Lalu, siapa yang lebih bertanggung jawab? Mahasiswa yang memilih jalan pintas, penjoki yang memanfaatkan situasi, atau sistem pendidikan yang menciptakan tekanan berlebihan? Atau mungkin, keduanya sama-sama terjebak dalam lingkaran setan bernama kemalasan dan ketidakjujuran.
Yang jelas, ini bukan lagi sekadar masalah bodoh atau ceroboh. Ini adalah masalah karakter dan tanggung jawab. Ketika seseorang lebih memilih membayar daripada berusaha, itu merupakan pertanda bahwa mereka tidak hanya kehilangan kesempatan untuk belajar, tetapi juga kehilangan kesempatan untuk tumbuh menjadi pribadi yang lebih baik.
Joki Kaya Berlimpah Harta
Selain mahasiswa, ada pihak lain yang diuntungkan dari fenomena ini: para penjoki tugas.

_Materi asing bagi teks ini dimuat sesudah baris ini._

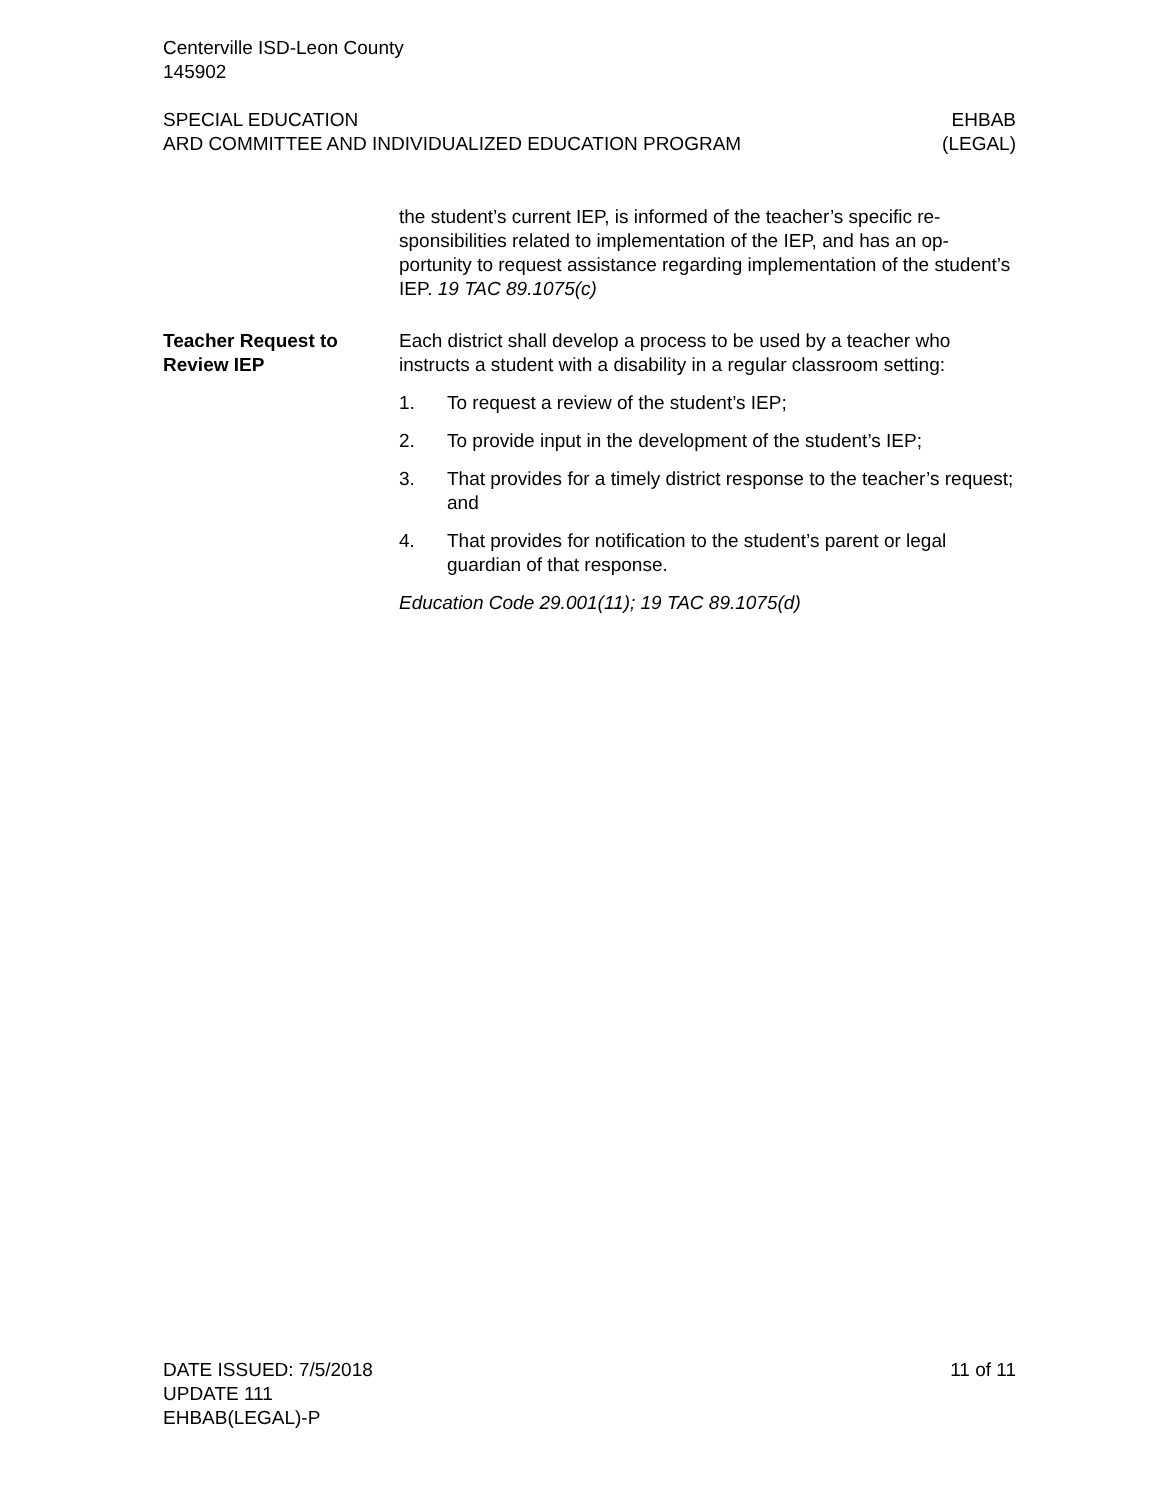Centerville ISD-Leon County
145902
SPECIAL EDUCATION
ARD COMMITTEE AND INDIVIDUALIZED EDUCATION PROGRAM
EHBAB
(LEGAL)
the student’s current IEP, is informed of the teacher’s specific re-sponsibilities related to implementation of the IEP, and has an op-portunity to request assistance regarding implementation of the student’s IEP. 19 TAC 89.1075(c)
Teacher Request to Review IEP
Each district shall develop a process to be used by a teacher who instructs a student with a disability in a regular classroom setting:
1. To request a review of the student’s IEP;
2. To provide input in the development of the student’s IEP;
3. That provides for a timely district response to the teacher’s request; and
4. That provides for notification to the student’s parent or legal guardian of that response.
Education Code 29.001(11); 19 TAC 89.1075(d)
DATE ISSUED: 7/5/2018
UPDATE 111
EHBAB(LEGAL)-P
11 of 11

Hubungan antara penjoki dan pelanggannya adalah hubungan simbiosis mutualisme. Keduanya saling menguntungkan satu sama lain. Mereka sama-sama menukar angka, tapi dalam bentuk yang berbeda. Penjoki bisa mematok tarif suka-suka, tetapi harus tetap bersaing dengan penjoki lainnya. Alasannya? Tentu agar pelanggan tidak menyebrang ke toko lain.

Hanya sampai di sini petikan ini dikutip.